What annual rate of interest is required to double an investment in 3 years?
i tried solving this but got .23 instead of 26%
I know at 7% interest an investment will double in 10 years, but this doesn't help you.
let me see what I can find
is your problem simple interest?
I think so, yes A = Pe^(r)(t)
To find the annual rate of interest required to double an investment in 3 years, you can use the compound interest formula:
A = P(1 + r/n)^(nt)
Where:
A = the future value of the investment
P = the principal amount (initial investment)
r = the annual interest rate (in decimal form)
n = the number of compounding periods per year
t = the number of years
In this case, we know that the future value A is twice the principal amount P, so A/P = 2. We also know that the investment is made for 3 years, so t = 3.

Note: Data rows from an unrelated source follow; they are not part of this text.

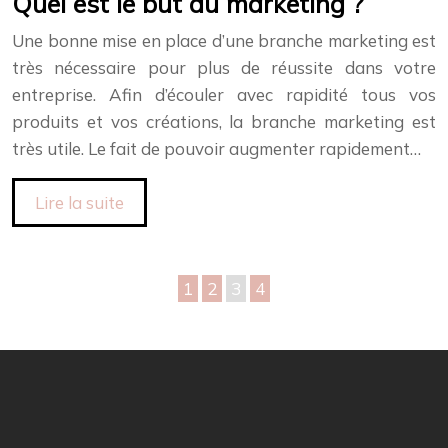
Quel est le but du marketing ?
Une bonne mise en place d’une branche marketing est
très nécessaire pour plus de réussite dans votre
entreprise. Afin d’écouler avec rapidité tous vos
produits et vos créations, la branche marketing est
très utile. Le fait de pouvoir augmenter rapidement…
Lire la suite
1
2
3
4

Substituting these values into the formula, we get:
2 = (1 + r/n)^(n*3)
Now, we can solve for the annual interest rate (r). However, it's important to note that the formula assumes compounding at regular intervals, which is not specified in the question. Therefore, we'll assume it compounds annually (n = 1).
2 = (1 + r/1)^(1*3)
2 = (1 + r)^3
To solve for r, we can take the cube root of both sides:
∛2 = 1 + r
r = ∛2 - 1
Now, we can calculate the value of r:
r = ∛2 - 1
r ≈ 0.2609
Therefore, an annual interest rate of approximately 26.09% is required to double an investment in 3 years.